* EXTRAIT FOURNI:
Or, fait observer le Gouvernement les secteurs électoraux sont et demeurent des arrondissements municipaux, dotés depuis la loi du 31 décembre 1982 de conseils d'arrondissements, chargés de la gestion d'un certain nombre d'équipements collectifs.
Cette argumentation du Gouvernement a été rattachée par lui à un alinéa du rapport n° 214 de M. HAENEL, sénateur, qui est ainsi libellé :
" Il a semblé par ailleurs souhaitable d'effectuer un lissage du nombre des sièges de chaque secteur afin de donner une certaine homogénéité numérique aux futurs organes représentatifs, tels que les conseils d'arrondissement."
Mais à la vérité, cet argument n'a pas été repris dans la suite du débat.
2.2.2. L'instruction contradictoire dont a fait l'objet la saisine, de même que les recherches complementaires effectuées à ma demande par le Service juridique, m'ont convaincu de l'extrême fragilité des justifications qui ont été invoquées pour ne pas faire une application logique du critère de représentation démographique.
Je vais reprendre ces justifications l'une après l'autre :
a) Je crois qu'on peut écarter immédiatement de l'analyse l'argument tiré de la nécessité d'assurer une certaine homogénéité numérique des conseils d'arrondissement. Outre le fait, comme je l'ai déjà dit, que cet argument ne s'évince guère des débats parlementaires, il ne résiste pas davantage à l'analyse et ceci pour deux raisons.
D'une part, selon l'article 4 de la loi n° 82-1169 du 31 décembre 1982 qui demeure inchangé, le nombre des conseillers d'arrondissement est le double de celui des conseillers municipaux, sans toutefois pouvoir être inférieur à dix ni supérieur à quarante. Compte tenu de doublement prévu par la loi, il n'y a pas lieu de craindre qu'un quelconque conseil d'arrondissement à Marseille, puisse ne pas comprendre un nombre suffisant de membres pour faire face à ses missions.
D'autre part, on note que le conseil d'arrondissement compétent pour le 1er secteur aurait 22 membres suivant la loi déférée, et 20 membres si l'on faisait droit jusqu'au bout à l'argumentation des saisissants.

* TÂCHE: Transcrivez sans rien modifier le passage de l'extrait sur les secteurs électoraux qui va de « 2.2.2. L'instruction contradictoire » à « de représentation démographique. ».

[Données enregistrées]

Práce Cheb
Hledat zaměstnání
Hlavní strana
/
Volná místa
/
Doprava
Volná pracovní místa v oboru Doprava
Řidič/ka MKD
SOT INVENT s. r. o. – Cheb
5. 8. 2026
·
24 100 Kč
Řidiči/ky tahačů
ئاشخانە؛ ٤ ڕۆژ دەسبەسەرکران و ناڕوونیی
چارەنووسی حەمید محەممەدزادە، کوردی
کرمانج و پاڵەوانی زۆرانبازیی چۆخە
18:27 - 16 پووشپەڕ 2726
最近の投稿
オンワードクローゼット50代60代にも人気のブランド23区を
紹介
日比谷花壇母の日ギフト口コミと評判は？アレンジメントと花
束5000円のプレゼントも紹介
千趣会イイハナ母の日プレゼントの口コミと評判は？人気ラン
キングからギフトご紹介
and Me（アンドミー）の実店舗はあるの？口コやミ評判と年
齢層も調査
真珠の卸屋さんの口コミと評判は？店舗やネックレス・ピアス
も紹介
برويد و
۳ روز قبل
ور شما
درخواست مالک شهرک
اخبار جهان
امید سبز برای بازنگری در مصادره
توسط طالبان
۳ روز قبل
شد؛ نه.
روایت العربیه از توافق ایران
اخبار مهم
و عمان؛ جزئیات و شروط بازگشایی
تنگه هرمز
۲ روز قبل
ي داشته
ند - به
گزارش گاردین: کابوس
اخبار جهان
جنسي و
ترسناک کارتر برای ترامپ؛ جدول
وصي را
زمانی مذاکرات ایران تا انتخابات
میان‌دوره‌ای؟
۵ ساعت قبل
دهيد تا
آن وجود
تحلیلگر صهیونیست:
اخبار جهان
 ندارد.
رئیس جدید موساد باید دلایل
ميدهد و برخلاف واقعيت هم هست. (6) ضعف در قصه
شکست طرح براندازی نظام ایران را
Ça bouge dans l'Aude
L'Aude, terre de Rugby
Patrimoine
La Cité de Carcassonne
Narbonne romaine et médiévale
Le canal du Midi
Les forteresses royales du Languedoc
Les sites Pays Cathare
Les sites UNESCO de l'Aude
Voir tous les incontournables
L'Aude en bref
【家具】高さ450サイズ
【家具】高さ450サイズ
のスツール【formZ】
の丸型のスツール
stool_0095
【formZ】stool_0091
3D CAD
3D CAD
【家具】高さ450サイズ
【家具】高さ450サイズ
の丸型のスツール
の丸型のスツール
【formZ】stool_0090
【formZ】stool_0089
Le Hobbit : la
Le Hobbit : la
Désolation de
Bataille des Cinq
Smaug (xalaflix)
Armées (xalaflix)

* SOLUTION PROPOSÉE:
2.2.2. L'instruction contradictoire dont a fait l'objet la saisine, de même que les recherches complementaires effectuées à ma demande par le Service juridique, m'ont convaincu de l'extrême fragilité des justifications qui ont été invoquées pour ne pas faire une application logique du critère de représentation démographique.